Minister Klink: In algemene zin geldt dit gewoon. Stel dat wij straks bij instellingen die een fusievoornemen hebben of die een steunaanvraag doen een dusdanig lacuneuze zorg constateren dat je moet zeggen: dit kan zo niet voortgaan, dan zal ook het reguliere traject worden gevolgd: een plan van aanpak, je vergewissen van de aanpak van een instelling en een eindoordeel van de zijde van de inspectie. Daarna kan ik – dat zit in mijn gereedschapskist, dat weet u ook – een bevel laten geven of een aanwijzing tot een bevel. Met een last onder dwangsom kan ik bepaalde zaken gaan eisen op het gebied van kwaliteitsverbeteringen. Een last onder dwangsom betekent dan domweg dat men een bedrag per dag moet gaan betalen onder bepaalde voorwaarden. Dat is de reguliere gereedschapskist die ik al heb en die wellicht deel zal uitmaken van het plan B dat ik zo-even noemde. Ik zal dus alleen verkennen in hoeverre er additionele mogelijkheden zijn van mijn kant. Stel dat het over drie maanden zo slecht geregeld is dat ik er misschien echt bovenop moet gaan zitten, niet in termen van een last onder dwangsom of een bevel. Ik zal verkennen in hoeverre dan kan worden gewerkt met een bewindvoerder, dan wel of wij het zorgkantoor aanspreken op zijn verantwoordelijkheid om te bezien in hoeverre de continuïteit van de zorg op een kwalitatief toereikende manier via andere instellingen gerealiseerd kan worden. Ik zeg graag toe dat ik de Kamer de uitkomst daarvan zal laten toekomen.

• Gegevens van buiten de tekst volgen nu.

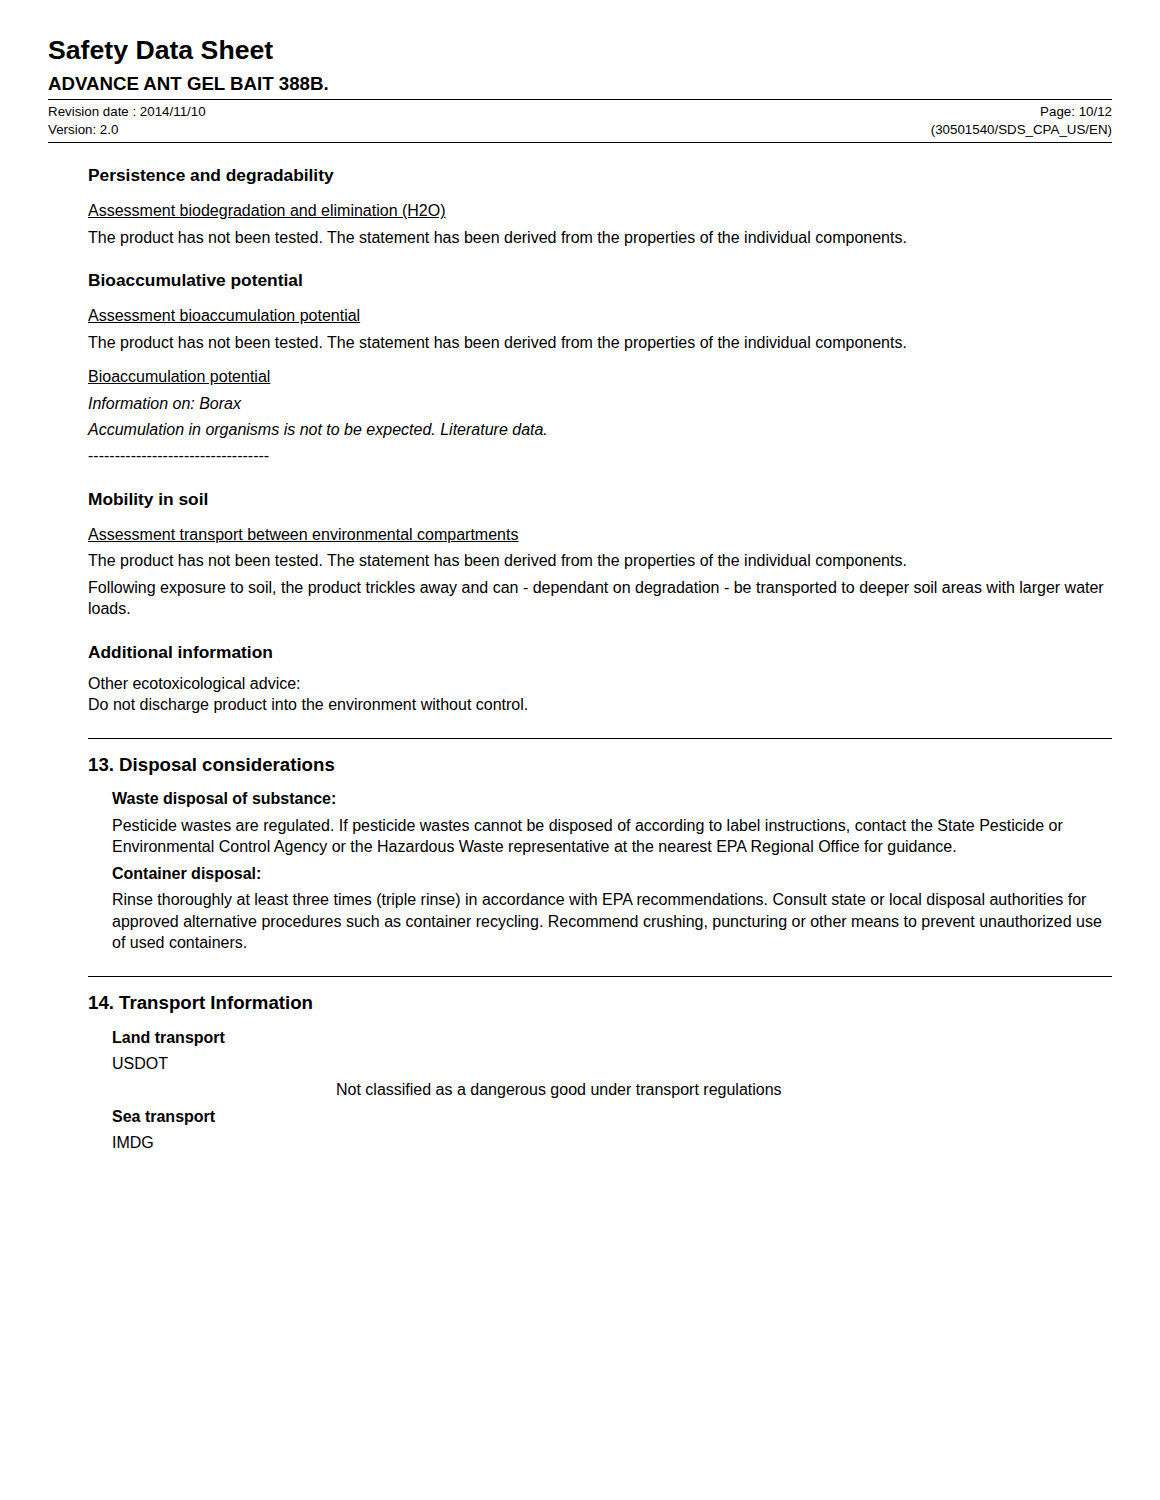Safety Data Sheet
ADVANCE ANT GEL BAIT 388B.
| Revision date : 2014/11/10 | Page: 10/12 |
| Version: 2.0 | (30501540/SDS_CPA_US/EN) |
Persistence and degradability
Assessment biodegradation and elimination (H2O)
The product has not been tested. The statement has been derived from the properties of the individual components.
Bioaccumulative potential
Assessment bioaccumulation potential
The product has not been tested. The statement has been derived from the properties of the individual components.
Bioaccumulation potential
Information on: Borax
Accumulation in organisms is not to be expected. Literature data.
----------------------------------
Mobility in soil
Assessment transport between environmental compartments
The product has not been tested. The statement has been derived from the properties of the individual components.
Following exposure to soil, the product trickles away and can - dependant on degradation - be transported to deeper soil areas with larger water loads.
Additional information
Other ecotoxicological advice:
Do not discharge product into the environment without control.
13. Disposal considerations
Waste disposal of substance:
Pesticide wastes are regulated. If pesticide wastes cannot be disposed of according to label instructions, contact the State Pesticide or Environmental Control Agency or the Hazardous Waste representative at the nearest EPA Regional Office for guidance.
Container disposal:
Rinse thoroughly at least three times (triple rinse) in accordance with EPA recommendations. Consult state or local disposal authorities for approved alternative procedures such as container recycling. Recommend crushing, puncturing or other means to prevent unauthorized use of used containers.
14. Transport Information
Land transport
USDOT
Not classified as a dangerous good under transport regulations
Sea transport
IMDG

Mevrouw Van Miltenburg (VVD): Ik geloof dat de minister het antwoord op mijn vraag heeft gegeven, alleen nog niet wanneer die brief er is.

Minister Klink: Dat vind ik altijd een hachelijke vraag, want het is gemakkelijk om hier iets te zeggen.

Mevrouw Van Miltenburg (VVD): Dit is ook een hachelijke situatie.

Minister Klink: Ik moet namelijk ook denken aan de communicatie tussen de leiding van het departement en het personeel. Laten wij een poging wagen om u daarvan over twee weken in kennis te stellen. Mocht dat niet lukken, dan zal ik u schriftelijk melden waarom het niet lukt en wat het dan wel wordt.

De voorzitter: Over twee weken krijgen wij een bericht van de minister.

Mevrouw Leijten (SP): Ik geef de minister het advies om Winnersway mee te nemen. Daar was ook sprake van sluiting, van het verplaatsen van mensen en van bewindvoering. Ik kan u meedelen dat het boek over Meavita op dit moment al geschreven wordt. Daar is een onderzoeksjournalist uitgebreid mee bezig.

De voorzitter: Dan zijn wij aan het einde gekomen van dit algemeen overleg. Mevrouw Leijten heeft aangegeven dat zij een VAO wil over de bewindvoering.